First and foremost, the Chicago PMI reading of 58.9 was already expected to drop, but the Bloomberg consensus estimate was expecting the July reading to fall to only 61.0. Reuters had its poll consensus reading pegged at 60.0.
Economists and investors rarely expect economic growth readings to keep ticking higher, but the release showed that this was the lowest level in three months, even if it was the seventh in a row above the 50.0 mark.
According to the ISM, July’s result means sentiment must average 62.2 in August and September for the third quarter to come in flat on the second quarter.

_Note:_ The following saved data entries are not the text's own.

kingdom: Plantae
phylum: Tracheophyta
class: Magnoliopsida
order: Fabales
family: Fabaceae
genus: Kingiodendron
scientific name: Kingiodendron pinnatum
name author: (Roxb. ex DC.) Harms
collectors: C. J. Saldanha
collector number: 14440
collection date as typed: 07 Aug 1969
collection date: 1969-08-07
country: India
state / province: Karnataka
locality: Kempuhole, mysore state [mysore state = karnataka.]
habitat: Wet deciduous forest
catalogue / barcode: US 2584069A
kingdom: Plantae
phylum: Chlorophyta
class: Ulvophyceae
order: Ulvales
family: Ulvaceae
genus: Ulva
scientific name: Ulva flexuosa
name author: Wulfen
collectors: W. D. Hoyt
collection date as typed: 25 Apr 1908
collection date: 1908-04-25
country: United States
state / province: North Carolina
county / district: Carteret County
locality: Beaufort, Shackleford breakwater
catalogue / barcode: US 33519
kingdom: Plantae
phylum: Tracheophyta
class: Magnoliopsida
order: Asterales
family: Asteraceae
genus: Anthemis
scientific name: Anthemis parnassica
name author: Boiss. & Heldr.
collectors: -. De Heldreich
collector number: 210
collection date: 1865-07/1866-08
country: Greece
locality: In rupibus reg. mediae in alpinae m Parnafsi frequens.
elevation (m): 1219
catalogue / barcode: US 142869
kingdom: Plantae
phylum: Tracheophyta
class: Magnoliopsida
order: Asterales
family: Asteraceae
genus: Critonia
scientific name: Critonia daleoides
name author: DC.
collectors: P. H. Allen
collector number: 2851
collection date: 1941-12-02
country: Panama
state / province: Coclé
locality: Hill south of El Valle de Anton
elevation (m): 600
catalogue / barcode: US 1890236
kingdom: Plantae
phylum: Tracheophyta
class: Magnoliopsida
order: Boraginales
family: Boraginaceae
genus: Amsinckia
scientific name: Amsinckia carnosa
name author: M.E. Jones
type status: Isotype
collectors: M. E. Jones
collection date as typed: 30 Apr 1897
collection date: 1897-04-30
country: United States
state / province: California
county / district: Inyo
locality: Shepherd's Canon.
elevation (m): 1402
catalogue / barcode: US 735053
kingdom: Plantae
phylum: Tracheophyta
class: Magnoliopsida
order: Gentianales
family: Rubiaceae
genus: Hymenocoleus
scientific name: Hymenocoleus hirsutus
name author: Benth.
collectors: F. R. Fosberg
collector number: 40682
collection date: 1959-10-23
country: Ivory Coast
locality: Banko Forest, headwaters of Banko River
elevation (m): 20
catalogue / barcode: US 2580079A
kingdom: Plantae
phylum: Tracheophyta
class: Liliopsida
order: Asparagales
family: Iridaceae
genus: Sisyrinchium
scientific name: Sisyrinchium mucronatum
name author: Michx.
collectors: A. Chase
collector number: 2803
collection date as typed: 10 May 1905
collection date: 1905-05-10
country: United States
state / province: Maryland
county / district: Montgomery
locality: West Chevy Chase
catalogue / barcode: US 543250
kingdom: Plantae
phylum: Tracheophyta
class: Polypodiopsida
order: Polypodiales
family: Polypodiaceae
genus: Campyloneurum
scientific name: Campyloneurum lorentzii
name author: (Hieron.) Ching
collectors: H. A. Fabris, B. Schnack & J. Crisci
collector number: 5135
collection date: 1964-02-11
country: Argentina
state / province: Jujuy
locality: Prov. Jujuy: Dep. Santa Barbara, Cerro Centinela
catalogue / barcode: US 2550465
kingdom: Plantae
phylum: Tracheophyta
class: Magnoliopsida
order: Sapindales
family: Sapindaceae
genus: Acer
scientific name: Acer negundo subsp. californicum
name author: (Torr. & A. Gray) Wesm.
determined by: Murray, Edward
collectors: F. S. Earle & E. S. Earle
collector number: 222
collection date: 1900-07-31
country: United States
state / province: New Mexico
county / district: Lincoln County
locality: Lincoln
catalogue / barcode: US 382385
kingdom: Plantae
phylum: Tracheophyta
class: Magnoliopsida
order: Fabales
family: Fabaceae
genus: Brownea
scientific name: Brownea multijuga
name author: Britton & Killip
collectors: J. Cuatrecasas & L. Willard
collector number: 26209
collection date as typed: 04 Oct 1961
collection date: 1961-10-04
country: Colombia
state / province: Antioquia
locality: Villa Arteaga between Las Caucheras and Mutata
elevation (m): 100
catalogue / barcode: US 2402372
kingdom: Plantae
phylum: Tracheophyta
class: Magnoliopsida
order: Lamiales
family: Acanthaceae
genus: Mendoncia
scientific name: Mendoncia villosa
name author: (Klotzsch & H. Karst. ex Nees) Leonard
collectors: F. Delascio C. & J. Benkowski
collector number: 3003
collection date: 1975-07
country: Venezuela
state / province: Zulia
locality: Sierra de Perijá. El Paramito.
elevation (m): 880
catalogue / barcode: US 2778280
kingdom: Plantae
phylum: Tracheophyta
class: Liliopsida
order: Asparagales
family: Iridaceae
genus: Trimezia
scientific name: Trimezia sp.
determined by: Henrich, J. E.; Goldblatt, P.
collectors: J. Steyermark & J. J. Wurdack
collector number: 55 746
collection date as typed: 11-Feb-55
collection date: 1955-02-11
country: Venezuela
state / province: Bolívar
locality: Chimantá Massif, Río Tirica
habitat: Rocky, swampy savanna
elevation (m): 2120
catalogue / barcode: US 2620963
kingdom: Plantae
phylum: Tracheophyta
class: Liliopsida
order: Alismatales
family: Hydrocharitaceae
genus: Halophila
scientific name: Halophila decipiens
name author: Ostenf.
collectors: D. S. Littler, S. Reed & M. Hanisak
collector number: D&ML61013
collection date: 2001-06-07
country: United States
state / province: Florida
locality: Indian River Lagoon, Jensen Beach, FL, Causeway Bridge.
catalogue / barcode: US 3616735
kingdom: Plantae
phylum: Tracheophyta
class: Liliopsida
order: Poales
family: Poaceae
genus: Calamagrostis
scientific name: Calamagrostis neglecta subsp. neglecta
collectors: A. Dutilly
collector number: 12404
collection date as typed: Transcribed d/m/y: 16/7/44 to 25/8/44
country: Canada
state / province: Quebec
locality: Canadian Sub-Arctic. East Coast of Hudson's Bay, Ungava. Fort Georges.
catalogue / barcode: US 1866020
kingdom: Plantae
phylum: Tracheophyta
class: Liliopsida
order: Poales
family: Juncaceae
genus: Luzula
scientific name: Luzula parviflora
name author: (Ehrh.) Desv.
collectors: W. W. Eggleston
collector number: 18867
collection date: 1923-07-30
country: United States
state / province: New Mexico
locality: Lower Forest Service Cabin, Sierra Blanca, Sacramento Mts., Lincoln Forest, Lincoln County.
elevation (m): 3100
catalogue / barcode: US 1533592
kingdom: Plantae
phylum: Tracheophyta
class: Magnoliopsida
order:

It was further noted that the drop in sentiment was broad-based in July across both demand and output.
Specific points in the report were noted as follows:
- New orders fell by 11.6 points to 60.3, the lowest level since February.
- Production fell 6.9 points to 60.8, the lowest since April.
- Order backlogs fell 4.9 points, from June’s 23-year high to 57.9 in July.
- Suppliers/deliveries fell to 61.5 in July from 62.8 in June, its first drop in five months.
- The inventories indicator rose by 3.0 points to 54.9 in July, its highest reading in two months.
- The employment indicator fell another 4.0 points to 52.6, the lowest since March (but marginally above its 12-month average of 52.1).
It was just last week that we noted how the Fed’s 2.0% to 2.5% inflation target has been more of a cap rather than a floor, with disappointing evidence of inflation to keep supporting higher interest rates. This report, again just for Chicago, contradicts the weaker inflation. The ISM noted that prices had eased in the second quarter but it saw inflationary pressures at the factory level pick up in July. The prices index indicator rose 3.4 points to 60.9 in July, and that was its highest level in three months.
This month’s special question asked firms how wages across their business had changed over the past year. The ISM showed that over 70% of the firms had increased employees’ nominal pay, and only about a quarter had kept wages unchanged. The remaining 3% of firms lowered wages to some extent. The ISM report said:
Of those that afforded wage rises to their employees, just under 40% increased wages by 1% to 2%, with just shy of 30% of firms offering a more generous 3% to 4% hike. Precisely 1.7% of businesses upped nominal wages by 1% while an equal proportion opted for the other extreme, raising wages by 5% to 6%.
While investors know that there is not always a direct correlation between this report and the national readings as a whole, they also have to contend with the notion that this report can be very volatile even if economic fluctuations nationally are not. The Chicago PMI tracks both the manufacturing sector and the nonmanufacturing sector of the Chicago-area economy.